BIG lies continually repeated will eventually be accepted by uncritical thinkers. I previously wrote about the big lie that Margaret Thatcher destroyed the post-war consensus, when the unions were actually responsible for this together with a punitive tax regime that discouraged talent and promoted corruption.
Here I deal with the accusation that Thatcher’s policies devastated communities, when corporatist governance and incompetent planning were actually to blame.
The reform of the economy forms part of the second lie, accusing Thatcher of this devastation, particularly of those who depended on employment by state-run businesses. In fact, these communities were already devastated, and had been for years. The corporatist post-war consensus model was based on centralised economic planning, epitomised by the saying ‘the man from Whitehall knows best’. There had been calls for more central planning from the 1930s onwards by political and economic commentators and the planning started in earnest with the return of the Attlee government in 1945. It is therefore reasonable to believe that by the 1970s, whatever condition these state-dependent communities were in was as a direct consequence of state planning. However, it is clear that the planning did not include the contingency that these planned businesses on which the communities apparently utterly depended might not be able to sell to customers at a price the customers were willing to pay.
There was also the issue of the strikes, where customers, faced with unreliable supply, would take their business elsewhere. Working in an uneconomic coal-mine or loss-making steelworks was still hazardous and unpleasant, perhaps made more so by the lack of funds necessary to improve conditions, since all the money had to come from an increasingly-burdened taxpayer. The poor working men in these state businesses in this case were being subsidised to take part in a pointless, monotonous, and dangerous kind of work-based theme park, all according to a central plan made in Whitehall. It was a failure of state planning not to cater properly for change and innovation, but then all socialistic planning has that fault at its heart.
It did not help that the workers from these state-dependent communities were heavily unionised and that strike-backed demands prevented proper management of the state businesses where restricted and obsolete practices persisted with strict demarcation of labour and uneconomic manning levels. The money spent in preventing what was only the inevitable could be used to develop profit-making and more productive businesses, but Thatcher’s corporatist predecessors believed that their economic model would go on for ever, even after the Labour government had to beg for a loan from the International Monetary Fund.

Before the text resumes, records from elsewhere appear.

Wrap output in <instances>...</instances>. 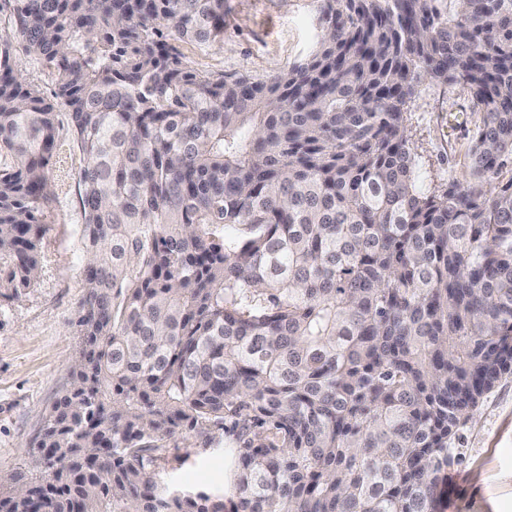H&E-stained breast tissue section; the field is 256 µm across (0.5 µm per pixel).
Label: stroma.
Returning <instances> with one entry per match:
<instances>
[{
  "instance_id": "1",
  "label": "stroma",
  "mask_w": 512,
  "mask_h": 512,
  "mask_svg": "<svg viewBox=\"0 0 512 512\" xmlns=\"http://www.w3.org/2000/svg\"><path fill=\"white\" fill-rule=\"evenodd\" d=\"M323 22L316 0H225L224 32L208 47L182 45L199 72L267 80L304 62ZM482 118L468 91L421 79L407 128L423 190L468 173L467 153ZM83 154L61 131L50 170L49 231L38 282L0 301V486L36 477L34 444L43 417L70 384L81 338L75 326L82 295L84 217L77 173ZM184 455L173 477L184 486L228 484L227 463L203 450L196 433L169 440ZM461 462L445 479L443 512H512V377L486 395L451 442Z\"/></svg>"
}]
</instances>
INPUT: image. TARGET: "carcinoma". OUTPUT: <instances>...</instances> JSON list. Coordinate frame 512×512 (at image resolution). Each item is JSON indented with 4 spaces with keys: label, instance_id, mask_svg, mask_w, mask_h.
<instances>
[{
    "label": "carcinoma",
    "instance_id": "carcinoma-1",
    "mask_svg": "<svg viewBox=\"0 0 512 512\" xmlns=\"http://www.w3.org/2000/svg\"><path fill=\"white\" fill-rule=\"evenodd\" d=\"M84 155L82 342L43 473L0 512H437L450 441L512 375V0H317L303 63L199 74L224 0H3ZM483 113L417 183L415 84ZM58 113L0 42V298L40 277ZM219 427L238 447L207 435ZM204 434L224 487L163 477Z\"/></svg>",
    "mask_w": 512,
    "mask_h": 512
}]
</instances>
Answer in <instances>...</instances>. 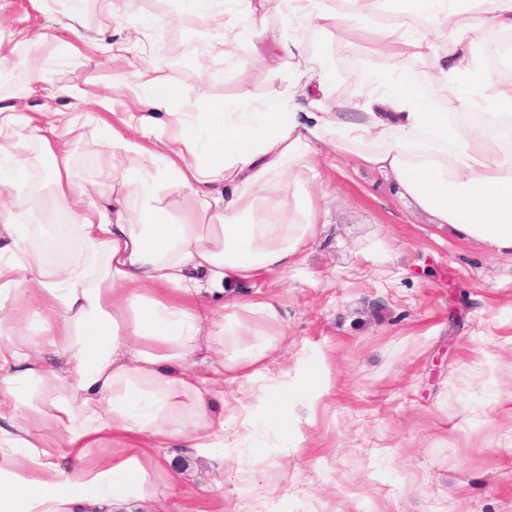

The unions themselves also should have acted in the best interests of their members and arranged a soft landing for them, especially as their own research should have told them the dire future of the state businesses. Finally, Conservative policy towards the state sector was made very clear in a leaked memo called the Ridley Plan one year before Margaret Thatcher became Prime Minister. The unions ignored this warning, preferring confrontation but with no preparation for the consequences should they lose against a fully prepared government that employed a gradualist approach rather than Heath’s sledgehammer of the 1972 Industrial Relations Act. The unions did not look after their members properly and any ‘devastation’ is partially their responsibility.
Participants in the corporatist state cannot claim they were not responsible once corporatism was ditched for free markets. The reason for the ascendancy of Thatcherism was the proven failure of the corporatist model, which had been disintegrating for years and did not provide any kind of future for communities apart from being tied to industries facing collapse or insufficient investment. It is ironic that the political tradition that defended these state industries and the communities they only ever partially supported would turn against them today because of their alleged contribution to global warming. The coal dug up could not be burnt, the steel could not be forged economically due to carbon levies, and the semi-official discouragement of car ownership would result in unsold stock, especially when cars were as poorly built as the Morris Marina.
These communities were promised a socialist utopia, but this was always based on the electorate keeping socialists or house-trained Conservatives in power. The people who blame Margaret Thatcher for the plight of these communities should explain why in the face of this alleged disaster she was re-elected twice. If the advocates of these communities had a good case, this would have resonated with the voter. Instead the voters rejected socialism and the dependency on which socialism thrived for eighteen years until Labour publicly abandoned corporatism and central planning. The devastation of the communities was based on the fact that they relied on the persistence of an ideology whose time had passed, and that was only really popular under the conditions of global war and its immediate aftermath. The unions were in the best position to see the writing on the wall but either ignored it or were not bothered. In the pursuit of a political agenda, they let their members down by not adapting to the economic realities. Instead they tried to impose an economic fantasy that would have been a nightmare for this country, and still might be given the regression of Labour’s ideology to a more primitive state.
The true cause of the alleged devastation of these communities was the intransigence of socialism preventing adaptation in the face of changing circumstances. But the people who blame Mrs Thatcher are hardly going to blame themselves, even though they held power in the corporatist state, so instead they give us this big lie.